Selected text
■ ■ ■ ■ ■ ■ ■
"The process of crafting a song connects me to the world." (An Interview With Ashley Eriksson of LAKE)

From the monotony to the soaring colors laced through the everyday, Half Mystic delights in music that accompanies us through every permanence and transparency, every love and grief, every mundane magic. LAKE is a band we’ve long admired, offering music that mirrors the moments we too easily forget—the moments that nonetheless build a life. Please join us in welcoming Ashley Eriksson of LAKE to the blog! 

HM: LAKE was founded over 15 years ago, in 2005. What are some of the biggest lessons you’ve learned over that time, both personally and artistically?

AE: We chose LAKE as a name 14 years ago, and from that point we just started making and never stopped. Eli [Moore] and I write most of LAKE’s lyrics; we’re the remaining founding members. Andrew [Dorsett] joined in 2006, so he’s also been with us since almost the very beginning. I was in a band with him before LAKE, actually! Personally, I think we’re able to keep this band concept alive as the world changes around us because Eli and I have been a couple for 13 years. Artistically, we’ve found a system that works. It can grow dull to play only old material, so we try to mix in new songs, work we’re still excited about. We ride that excitement as much as we can while still honoring the music we need to play to promote or record an album. 

You began in Olympia, Washington. How has the Pacific Northwest impacted your voice?
■ ■ ■ ■ ■ ■ ■
What the exercise asks
Carry on the interview with Ashley Eriksson of LAKE, starting right after the question about the Pacific Northwest. The material that comes next has no connection to the LAKE interview.
■ ■ ■ ■ ■ ■ ■
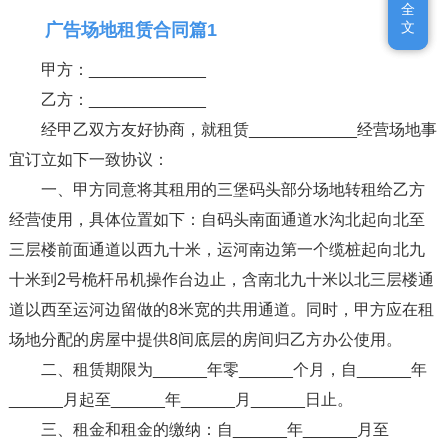
全
全
文
文
广告场地租赁合同篇1
甲方：_____________
乙方：_____________
经甲乙双方友好协商，就租赁____________经营场地事
宜订立如下一致协议：
一、甲方同意将其租用的三堡码头部分场地转租给乙方
经营使用，具体位置如下：自码头南面通道水沟北起向北至
三层楼前面通道以西九十米，运河南边第一个缆桩起向北九
十米到2号桅杆吊机操作台边止，含南北九十米以北三层楼通
道以西至运河边留做的8米宽的共用通道。同时，甲方应在租
场地分配的房屋中提供8间底层的房间归乙方办公使用。
二、租赁期限为______年零______个月，自______年
______月起至______年______月______日止。
三、租金和租金的缴纳：自______年______月至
■ ■ ■ ■ ■ ■ ■
Result for this task
Olympia is an excellent place to start making music—every house I ever visited for band practice regularly hosted several other bands, too. There’s a huge house show culture in Olympia, which translates to the removal of barriers that come from playing shows in venues that are required to make money. We felt incredibly supported to explore our artistry, and there were so many places to gather and celebrate music. It was our beginning and the place we return to.

Several of your songs have been featured on Cartoon Network’s hit television series Adventure Time, including the wildly popular “Christmas Island”, which is the end credits theme for the show. Tell us about your experience being part of such a huge cultural phenomenon.

I’m extraordinarily grateful to have written a song that so many seem to love—and on the flip side, I do sometimes wish the band could reach folks beyond the world of that one song, and invite them to explore more of LAKE! But ultimately, it doesn’t serve me to value my songs, or to judge them by their popularity. I have to judge them by my own pride in them. I don’t believe “Christmas Island” is better or more special than any of LAKE’s other work, though sometimes it’s easy to fall into that trap. And, as for the cultural phenomenon that is Adventure Time, we are just so, so immensely lucky to have been a tiny part of such a creative and brilliant show.

LAKE defies genre across the span of your work, weaving in elements of indie, rock, pop, jazz, folk, and experimental noise. What about the creation process for an album draws you to a particular sound?

I would name three phases to determining the sound we create on an album—the songwriting phase, the band phase, and the recording phase. The song has its own influences. Eli and I might be writing music in a style typical to us, or we might try a new approach we’ve been thinking about. Next we bring the work-in-progress to the rest of LAKE and, depending on who is in the band at the time, we divide up the various parts and compose ideas for presenting the song live. Finally, we record the song in the way we’d played it all together, adding any extra beats or rhythms we’re craving when listening back in the control room or our bedroom.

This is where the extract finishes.